Senate President Donald Williams Jr says the negotiations produced the “strongest and most comprehensive bill in the US” that addresses gun restrictions.

The new proposal, made public after weeks of negotiation by legislative leaders, is expected to go to a vote on Wednesday with the support of both Democrats and Republicans.

Senate Minority Leader John McKinney, a Republican whose district includes Newtown, called the proposal “the most comprehensive package in the country because of its breadth”.

It would create a registry of weapons offenders and require a new state eligibility certificate for the purchase a rifle, shotgun or ammunition.

Such a certificate would be issued after the buyer was fingerprinted, took a firearms training course and passed both a criminal background check and checks to see whether the person had been committed to a psychiatric hospital.

Criminal background checks would now be required of all prospective gun purchasers. Currently, federal law exempts so-called private transactions, which can include online sales and sales at gun shows.

In additional to proposals directly related to guns, Mr McKinney said there was also “a lot here underneath the surface” addressing mental health, school security and other issues.

In a compromise, legislators did not ban existing ammunition magazines of more than 10 rounds. Instead, already purchased high-capacity magazines will have to be registered.

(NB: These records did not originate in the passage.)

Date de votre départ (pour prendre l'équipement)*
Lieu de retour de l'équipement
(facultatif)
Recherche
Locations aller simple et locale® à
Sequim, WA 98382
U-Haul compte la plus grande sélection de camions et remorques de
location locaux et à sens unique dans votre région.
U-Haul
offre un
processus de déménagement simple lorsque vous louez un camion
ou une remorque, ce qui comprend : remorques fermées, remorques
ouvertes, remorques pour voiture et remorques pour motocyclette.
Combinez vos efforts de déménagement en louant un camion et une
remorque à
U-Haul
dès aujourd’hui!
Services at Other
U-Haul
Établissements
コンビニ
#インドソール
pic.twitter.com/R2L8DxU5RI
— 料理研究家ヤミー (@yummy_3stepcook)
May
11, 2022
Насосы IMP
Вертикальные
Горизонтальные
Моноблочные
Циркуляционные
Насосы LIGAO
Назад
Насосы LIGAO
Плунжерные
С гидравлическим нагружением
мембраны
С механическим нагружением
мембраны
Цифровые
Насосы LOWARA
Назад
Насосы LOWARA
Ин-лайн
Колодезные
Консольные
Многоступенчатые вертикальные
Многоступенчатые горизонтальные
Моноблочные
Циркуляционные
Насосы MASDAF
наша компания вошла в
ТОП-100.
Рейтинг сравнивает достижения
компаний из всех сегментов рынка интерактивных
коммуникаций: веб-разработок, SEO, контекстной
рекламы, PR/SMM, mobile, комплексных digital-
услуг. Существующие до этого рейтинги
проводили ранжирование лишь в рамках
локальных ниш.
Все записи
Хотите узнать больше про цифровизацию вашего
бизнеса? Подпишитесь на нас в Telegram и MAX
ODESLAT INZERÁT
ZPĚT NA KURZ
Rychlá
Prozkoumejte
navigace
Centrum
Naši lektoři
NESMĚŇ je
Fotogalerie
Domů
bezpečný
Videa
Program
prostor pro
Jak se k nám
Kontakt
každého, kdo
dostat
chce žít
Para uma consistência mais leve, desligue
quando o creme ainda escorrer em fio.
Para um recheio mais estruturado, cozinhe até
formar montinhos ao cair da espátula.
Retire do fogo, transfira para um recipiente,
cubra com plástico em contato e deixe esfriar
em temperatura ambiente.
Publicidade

Some Newtown parents criticised the compromise.

“It doesn’t prevent someone from going out of the state to purchase them and then bring them back,” said Mark Barden, whose seven-year-old son Daniel was killed in the shooting.

Jake McGuigan, a spokesman for the Newtown-based gun group National Shooting Sports Foundation, also questioned the magazine registry.

“How will they register a magazine?” he told the Associated Press. “It seems a little weird.”

The US Congress is expected to vote on a raft of gun proposals this month, including broadened background checks, but gun rights advocates have pledged to block the measures.

On Monday, Connecticut House Speaker Brendan Sharkey, a Democrat, said the state was showing Washington “the way to get this job done”.